Since I have passed threescore years and ten that is marked as the Old Testament’s standard limit for a length of a life, I am aware that there are many things that I am doing for the last time. Will I ever again see the streets of Buenos Aires? What about the glaciers and waterfalls of Iceland? Can I ever realize my dream of taking the Trans-Siberian Railroad all the way from Moscow to Vladivostok? Or, nearer at hand, what about the hills of San Francisco or the hoodoos of Bryce Canyon? Or even Descanso Gardens and Huntington Gardens?
Let’s take a look at what Psalm 90:10 actually says:
The days of our years are threescore years and ten; and if by reason of strength they be fourscore years, yet is their strength labour and sorrow; for it is soon cut off, and we fly away.
When that day finally comes when I cross over, will I be angrily denied my access to the seventy-two large breasted virgins promised by Islam because I have not died fighting the infidel? Will St.
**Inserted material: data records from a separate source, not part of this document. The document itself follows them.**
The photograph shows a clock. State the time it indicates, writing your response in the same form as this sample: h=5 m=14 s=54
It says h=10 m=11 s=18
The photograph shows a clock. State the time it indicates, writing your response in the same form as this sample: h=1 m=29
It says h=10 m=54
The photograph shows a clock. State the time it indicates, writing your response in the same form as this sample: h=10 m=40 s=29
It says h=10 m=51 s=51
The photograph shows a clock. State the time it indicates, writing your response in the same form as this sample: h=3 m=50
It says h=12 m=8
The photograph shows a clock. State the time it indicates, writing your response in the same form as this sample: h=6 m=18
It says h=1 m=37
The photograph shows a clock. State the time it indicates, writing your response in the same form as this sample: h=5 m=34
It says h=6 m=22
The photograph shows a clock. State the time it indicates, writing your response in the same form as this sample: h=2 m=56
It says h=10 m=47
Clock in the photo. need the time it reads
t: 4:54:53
Peter slam the pearly gates in my face because I once cussed out an aggressive panhandler? Will I be reborn in Brazil as a microcephalous infant due to my new mother’s having contracted the Zika virus? Will there, perhaps, be nothing? Or will there be a something I cannot imagine?
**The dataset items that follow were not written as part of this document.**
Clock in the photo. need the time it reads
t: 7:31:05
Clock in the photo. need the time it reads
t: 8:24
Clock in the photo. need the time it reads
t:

Because of the limitations inherent in our condition, I will continue to soldier on. So far I have been doing pretty well, considering. I’ll try to put off the “labour and sorrow” as long as I can, knowing full well that nobody lives forever.
Perhaps I write this because I am bummed out by all the famous people younger than me who recently died, like David Bowie and Glenn Frey and Natalie Cole and even the guy who played Leatherface.
I continue to walk the earth, but with a lighter step.